For temperature-free H-InfoNCE (Kim et al., 29 Jan 2025), the arctanh reparameterization ensures that gradient magnitude is strictly positive for all $C<1$ and decays monotonically, leading to automatic, reliable convergence and learning dynamics not obtainable through any fixed choice of $\tau$ .

6. Practical Implementation and Empirical Results

Implementation of both hardness-tilted and adversarial H-InfoNCE requires sampling or maintaining hardness weights per negative. For AdvInfoNCE, this involves maintaining $\delta$ vectors per user-item pair and updating them adversarially, with projected gradient methods used to enforce the KL constraint (Zhang et al., 2023). Hardness can be parameterized via tiny MLPs or direct embeddings.

For tilted H-InfoNCE, large batches or memory banks approximate the infinite negative regime. Exponential or threshold tilting functions are deployed, with $\beta \approx 1$ –$2$ typically effective, and threshold schedules can be adapted over training (Jiang et al., 2022).

Temperature-free H-InfoNCE is implemented by applying $2 \arctanh(\cdot)$ to the similarity matrix and passing the logits to a standard cross-entropy routine (Kim et al., 29 Jan 2025).

Empirical results demonstrate that:

H-SCL improves downstream classification accuracy by 3–4% over SCL on CIFAR100, with similar gains seen across vision and graph benchmarks (Jiang et al., 2022).
AdvInfoNCE substantially enhances generalization and robustness to false negatives and out-of-distribution items in collaborative filtering applications, outperforming other contrastive losses (Zhang et al., 2023).
Temperature-free H-InfoNCE consistently matches or outperforms best-tuned InfoNCE baselines across vision, graph, anomaly, NLP, and recommendation tasks, and removes the need for hyperparameter search (Kim et al., 29 Jan 2025).

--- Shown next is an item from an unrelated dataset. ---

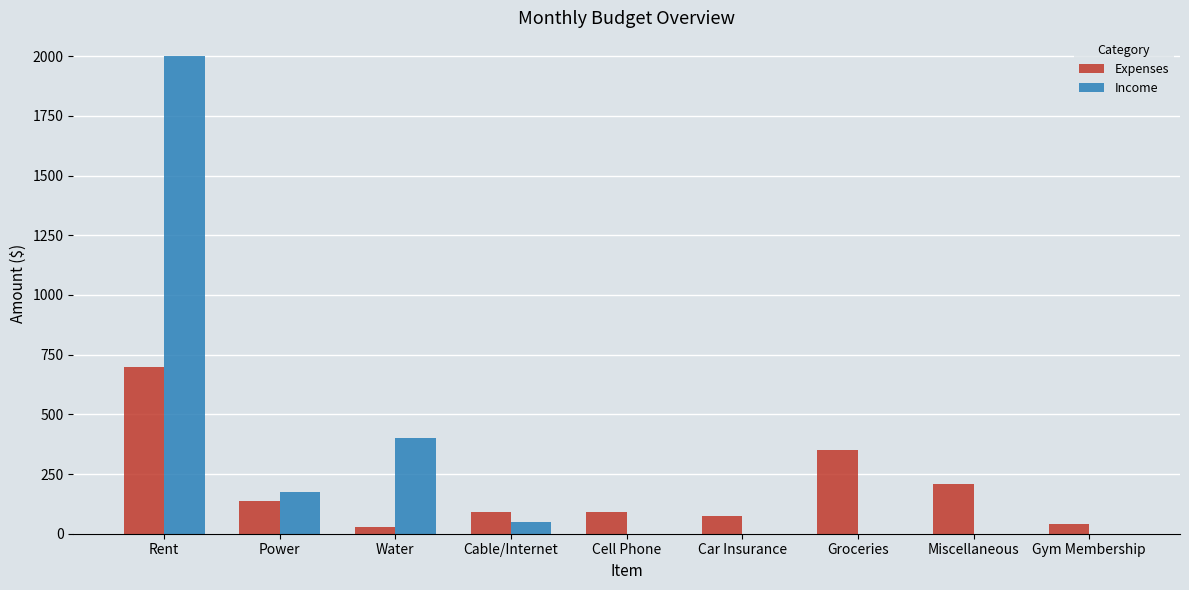

At which category does the chart reach its peak across all series?

Rent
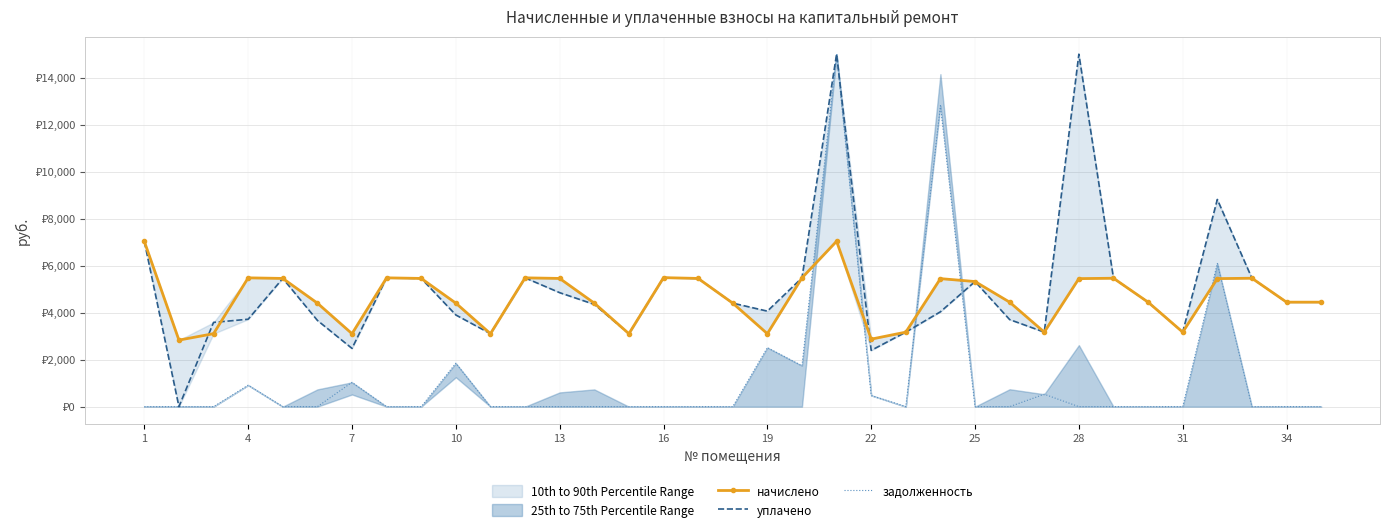

How many lines are shown in the chart?

3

7. Comparative Summary and Applications

Variant	Key Feature	Application Domain
H-InfoNCE (hard tilting)	Hardness-weighted negatives	Image, graph, self-supervised learning
AdvInfoNCE (adversarial)	Adversarial hardness optimization, DRO	Collaborative filtering, recommendation
H-InfoNCE (arctanh scaling)	Temperature-free logit mapping	Self-supervised across modalities

The H-InfoNCE family provides a unifying framework for addressing key limitations in standard contrastive learning objectives by enhancing negative sample informativeness, providing robust optimization guarantees, or improving training dynamics without the need for temperature tuning. Each variant is applicable to a wide range of representation learning, recommendation, and graph-learning problems, and affords both theoretical clarity and demonstrated empirical benefits (Jiang et al., 2022, Zhang et al., 2023, Kim et al., 29 Jan 2025).